Starting at the beginning of the material and ending at the line that contains "er les informations", rewrite those lines as a JSON list of strings with one string per line and no blank lines.

• _Records supplied_
********

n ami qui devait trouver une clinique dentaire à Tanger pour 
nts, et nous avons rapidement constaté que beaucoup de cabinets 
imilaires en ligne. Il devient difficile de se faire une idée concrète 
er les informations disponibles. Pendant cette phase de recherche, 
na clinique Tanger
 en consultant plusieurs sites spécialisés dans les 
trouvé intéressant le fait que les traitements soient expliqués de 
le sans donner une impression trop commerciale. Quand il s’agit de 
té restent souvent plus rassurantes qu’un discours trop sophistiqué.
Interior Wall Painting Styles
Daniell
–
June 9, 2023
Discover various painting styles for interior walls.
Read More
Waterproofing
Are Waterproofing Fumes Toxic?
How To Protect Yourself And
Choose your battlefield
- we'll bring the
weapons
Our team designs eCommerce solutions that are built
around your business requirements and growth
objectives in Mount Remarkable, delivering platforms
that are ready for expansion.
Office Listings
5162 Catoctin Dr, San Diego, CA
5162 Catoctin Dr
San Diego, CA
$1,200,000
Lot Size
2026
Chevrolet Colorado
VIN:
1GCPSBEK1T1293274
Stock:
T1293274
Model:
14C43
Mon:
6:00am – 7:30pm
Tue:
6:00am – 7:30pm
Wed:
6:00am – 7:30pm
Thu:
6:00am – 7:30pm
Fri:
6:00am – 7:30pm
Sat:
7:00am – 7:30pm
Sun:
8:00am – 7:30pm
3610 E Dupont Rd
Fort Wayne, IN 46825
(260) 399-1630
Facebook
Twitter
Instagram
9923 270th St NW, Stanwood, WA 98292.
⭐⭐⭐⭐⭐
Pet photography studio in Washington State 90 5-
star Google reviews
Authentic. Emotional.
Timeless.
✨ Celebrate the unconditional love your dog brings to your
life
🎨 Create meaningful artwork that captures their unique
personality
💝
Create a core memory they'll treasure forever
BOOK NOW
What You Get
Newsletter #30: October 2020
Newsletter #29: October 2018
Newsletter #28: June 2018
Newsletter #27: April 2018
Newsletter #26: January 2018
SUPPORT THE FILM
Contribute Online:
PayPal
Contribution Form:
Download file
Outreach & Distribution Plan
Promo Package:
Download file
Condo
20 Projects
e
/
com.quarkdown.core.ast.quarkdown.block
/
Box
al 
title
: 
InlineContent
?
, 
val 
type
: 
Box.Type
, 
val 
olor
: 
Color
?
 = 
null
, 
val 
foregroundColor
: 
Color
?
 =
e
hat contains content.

********

• _Task output_
[
  "n ami qui devait trouver une clinique dentaire à Tanger pour ",
  "nts, et nous avons rapidement constaté que beaucoup de cabinets ",
  "imilaires en ligne. Il devient difficile de se faire une idée concrète ",
  "er les informations disponibles. Pendant cette phase de recherche, "
]